Customer security is becoming an increasingly important part of Web application development. One key to security, particularly in credit-card and other financial transactions, is safer customer identity management.
Microsoft's foray into this field is Windows CardSpace, formerly InfoCard. You can learn the basics in the MSDN video InfoCard explained, in which two members of the CardSpace team spend a lot of time at the whiteboard and explain the tool's architecture.
There are two types of CardSpace information cards -- personal cards, which users create themselves, and managed cards, which are issued by identity providers.
The card itself does not actually contain any personal data. Rather, the card indicates which identity provider must be contacted to obtain the claims to this data. An application requests these claims by issuing a security token; once this happens, the entire transaction is locked down, and no code at all will run.
More details on the process of sending tokens and receiving information is available in the SearchVB.com article Introduction to Windows CardSpace. In addition, sister site SearchWebServices.com has a tip, CardSpace: Microsoft's latest for identity management, which looks at CardSpace's affiliation with Web services standards and how that can make life easy for service providers.
MSDN offers several CardSpace tutorials as well. For example, earlier this year Keith Brown penned A First Look at InfoCard and Step-by-Step Guide to InfoCard. The former looks at the seven laws of identity system and describes how developers can use CardSpace to adhere to those laws; the latter takes a closer look at CardSpace protocols and addresses what kind of trust one should put in the party at the other end of a transaction.
Additional references from Microsoft are available on the Windows CardSpace MSDN page.
CardSpace, WCF and Windows Vista
CardSpace is closely tied to the Windows Communication Foundation, or WCF, which is the .NET Framework 3.0 tool for building Web services and distributed systems. Blogger Vittorio Bertocci describes this relationship in an in-depth post available here.
"The sample presented here demonstrates how a simple WPF application can leverage CardSpace for securing the access to two different WCF web services, prompting the user only once," Bertocci said. His sample puts weather and traffic information on the same map.
Bertocci recently posted a second sample; this one is called Securing a Sidebar Gadget with Windows CardSpace and WCF. The Sidebar is a new UI feature in Windows Vista that allows end users to keep track of regularly updated information through the use of gadgets, which are nothing more than HTML files. Sometimes this info is public -- think football scores, stock quotes or weather reports -- but in some cases it is confidential, and thus simply using the CardSpace HTM Object tag is woefully insufficient.
To do this properly, the Sidebar gadget must instantiate and invoke an ActiveX object that, in turn, creates a new AppDomain, which contains the WCF proxy that is used to invoke the service. "The CardSpace UI pops up, we perform the call, we get back the result, we destroy the new AppDomain, we give back the result to the HTM code," Bertocci states. (Don't worry -- there is lots of sample code.)

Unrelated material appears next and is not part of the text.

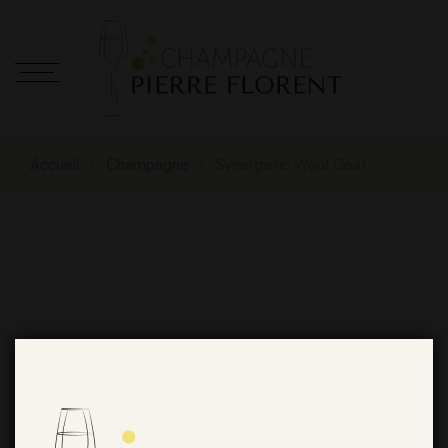
Accueil
Champagne
Synergistic Wool Coat
De grandes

Additional information on CardSpace's ties with WCF (along with a nice, diagram-filled refresher on the Windows CardSpace architecture) can be found in the recent MSDN article, Secure Your ASP.NET Apps and WCF Services with Windows CardSpace by Michele Leroux Bustamante. No summary written here can do this article much justice, so instead we will offer a couple very basic snippets.
On ASP.NET applications, Bustamante writes:
For Web applications to support personal or managed card authentication, they must first provide a Web page with an object tag or an XHTML binary behavior describing their information card requirements. Browsers that support these tags and have an information card extension will be able to launch the appropriate identity selector on the client machine for users to select a card.

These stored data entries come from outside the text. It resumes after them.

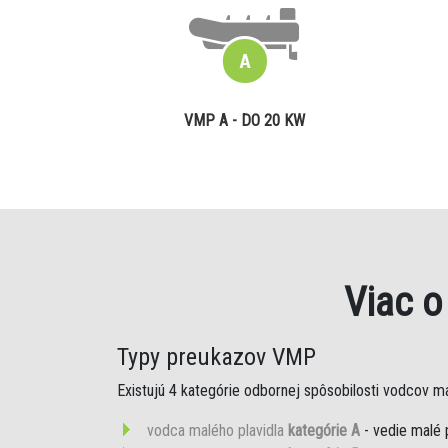
VMP A - DO 20 KW
Viac 
Typy preukazov VMP
Existujú 4 kategórie odbornej spôsobilosti vodcov mal
vodca malého plavidla
kategórie A
- vedie malé 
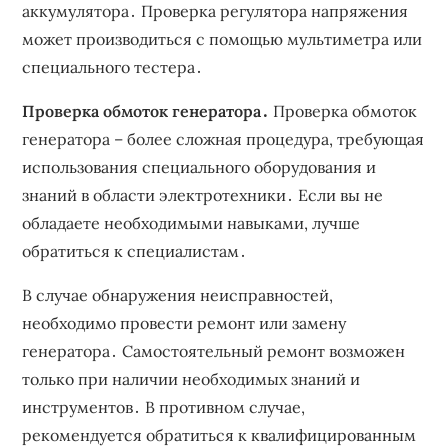
аккумулятора․ Проверка регулятора напряжения
может производиться с помощью мультиметра или
специального тестера․
Проверка обмоток генератора․
Проверка обмоток
генератора – более сложная процедура, требующая
использования специального оборудования и
знаний в области электротехники․ Если вы не
обладаете необходимыми навыками, лучше
обратиться к специалистам․
В случае обнаружения неисправностей,
необходимо провести ремонт или замену
генератора․ Самостоятельный ремонт возможен
только при наличии необходимых знаний и
инструментов․ В противном случае,
рекомендуется обратиться к квалифицированным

In the case of Web services built using Windows Communication Foundation, she notes, "This [Windows CardSpace authentication] is done by configuring service endpoints to use WSFederationHttpBinding. This generates a security policy for the service, included in the Web Service Description Language (WSDL) document that indicates it requires personal tokens."

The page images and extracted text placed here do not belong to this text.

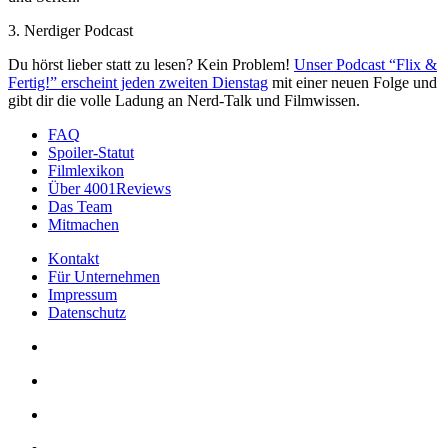
3. Nerdiger Podcast
Du hörst lieber statt zu lesen? Kein Problem!
Unser Podcast “Flix &
Fertig!” erscheint jeden zweiten Dienstag
mit einer neuen Folge und
gibt dir die volle Ladung an Nerd-Talk und Filmwissen.
FAQ
Spoiler-Statut
Filmlexikon
Über 4001Reviews
Das Team
Mitmachen
Kontakt
Für Unternehmen
Impressum
Datenschutz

It is also worth noting, Bustamante indicates, that ASP.NET and WCF handle CardSpace authentication claims a little differently.
Beyond .NET 3.0
It should be noted that Windows CardSpace works best with Internet Explorer 7, the .NET Framework 3.0 and Windows Vista. That, however, does not mean it will not work with other technologies.
First, Garrett Serack of the CardSpace has posted on his blog a CardSpace security token for ASP.NET 1.1. Serack did this at the request of Scott Hanselman. "My argument was/is that many folks who have .NET 1.1 ASP.NET applications might want to include integration with CardSpaces without necessarily moving the whole app to .NET 3.0," Hanselman writes in his blog.
Second, Kevin Miller has created a Identity Selector extension for Firefox that supports CardSpace and other identity selection technologies.
Third, there are projects in the works to enable support for CardSpace on Apache and CardSpace on Eclipse. (Thanks to Richard Turner for pointing out these items.)